John Crowley’s 2008 film
Boy A is a remarkable workout in pacing and mood. The story follows a young man (played by the excellent Andrew Garfield; see: The Social Network) who has recently been released from juvenile detention for killing a young girl with his troubled friend as a youth. Starting with a new identity, Jack, and living with his parole officer, we follow him through his day to day jobs and meeting a girl. Needless to say people catch on to who he is and it’s all downhill from there. But the story is really secondary to the mechanics of the film. Buoyed by a great lead performance and wonderful cinematography from Robert Hardy, Crowley shapes his narrative with a magnificently dense atmosphere. The same, almost foreboding, atmosphere is that which makes Flying Horseman’s debut,
Wild Eyes, so damned ingratiating. Like
Boy A, the album is not without its flaws, but what keeps it interesting is the enveloping mood and emotion the band create.
There is a great sadness in this collection of songs; an ominous sadness that permeates through sometimes overwrought lyrics (“your mind is like a feather / your body is a curse”). Not to suggest a low quality of lyrical output from frontman Bert Dockx, on the contrary, this is where much of the sadness and mood are imbedded. “Come on let us ravish in the flood” he damn near pleads with his haunting vocals in “Arrow”. Seemingly melancholic, there is a sense of great loss, unnameable as it is, at the core of Wild Things and the lyrics are muddied in opaque, even biblical, references to apocalyptic destruction (what was that band name again?). Things are grandiose thematically here, and where some might wish for a more personal touch–it’s there somewhere, surely, with all these positions of “we”–that wish si a red-herring because of the honesty in its Miltonian discourse. Dockx curbs the histrionics by leaving much of his lyrics obtuse so that they are more labyrinthian than baroque.

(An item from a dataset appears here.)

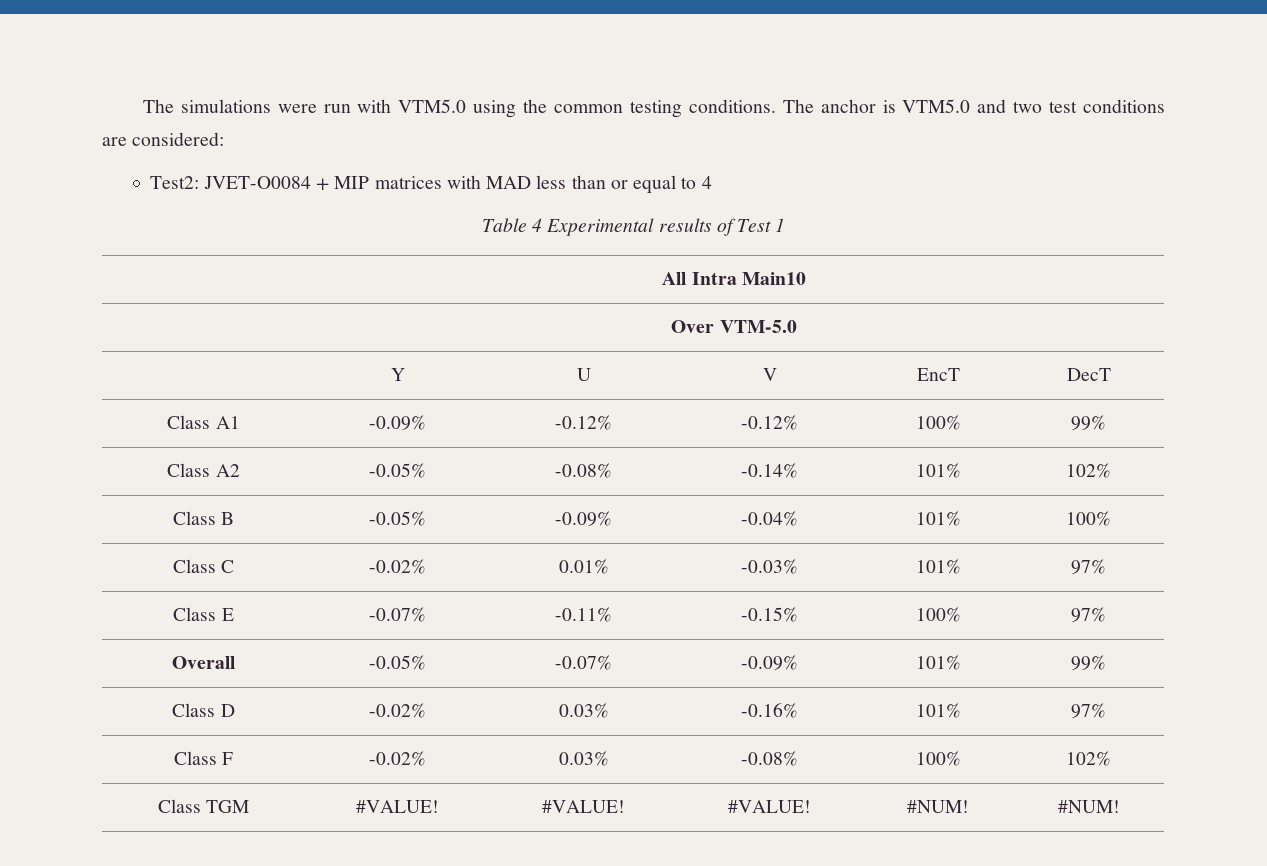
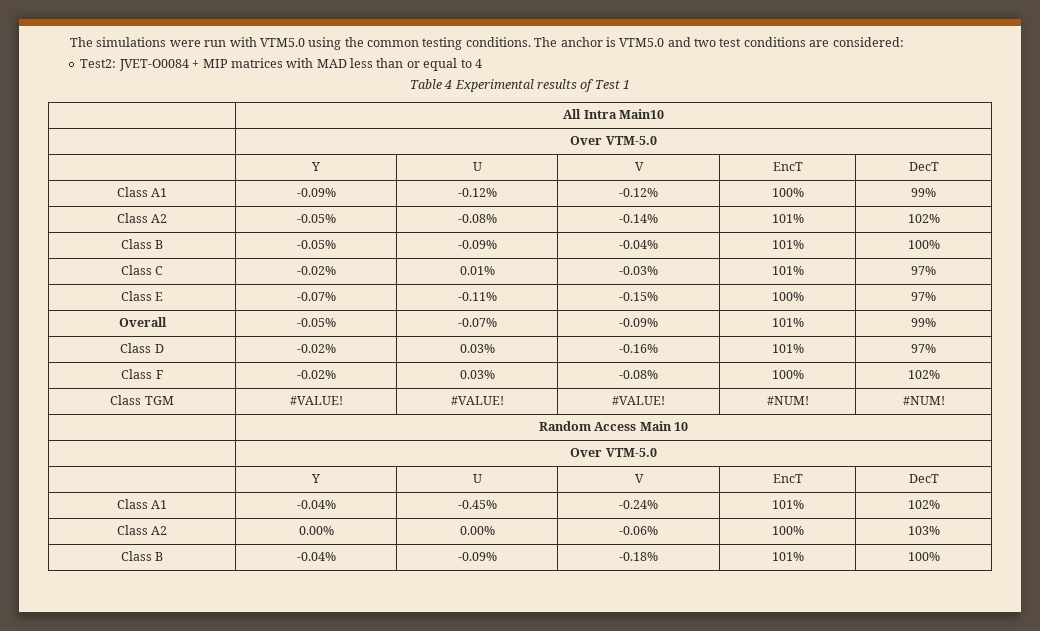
(1120, 806) none -> [538,421,689,431] [570,448,657,457] [311,474,320,483] [472,474,482,483] [634,474,644,483] [772,474,803,483] [908,474,939,483] [116,499,168,509] [296,500,336,509] [457,500,497,509] [619,500,658,509] [771,500,804,509] [907,500,940,509] [116,525,168,535] [298,526,334,535] [459,526,495,535] [619,526,658,535] [771,526,804,535] [907,526,940,535] [120,551,164,561] [296,552,336,561] [457,552,497,561] [619,552,658,561] [771,552,804,561] [907,552,940,561] // | Random Access Main 10 // | Over VTM-5.0 // | Y | U | V | EncT | DecT // Class A1 | -0.04% | -0.45% | -0.24% | 101% | 102% // Class A2 | 0.00% | 0.00% | -0.06% | 100% | 103% // Class B | -0.04% | -0.09% | -0.18% | 101% | 100%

It doesn’t hurt to back up your lyrics with uncompromising musical direction. It may not be hip to layer your guitar tones in such a dreading manner, almost like a certain famous Canadian post-rock band at times, but perhaps that’s why Flying Horseman are so effective with it. F
uck what the masses say! So when that siren guitar sound opens “Feather” it’s damn near chilling. Of course that uncompromising approach to the atmosphere may also be what’s holding
Wild Eyes back from something greater, with only “Meditation Blues” breaking from the slow burning tom rhythms, guitars that alternate between chugging and chiming, and the hypnotic, repetitive bass lines. But that just makes the record more difficult, and subsequently, more rewarding. There might not be that much to grab onto at first, but with repeated listens the mood takes over. That’s when you notice the awesome bridge between the 7/4 riff of the first half of “Landmark/Lament” into its more direct second half. Or the way the closer builds itself into a wall of guitar tones in what is surely the most epic moment on the album.
Wild Eyes is certainly a challenging album, but because of the skill in its craft, the challenge is certainly a rewarding one.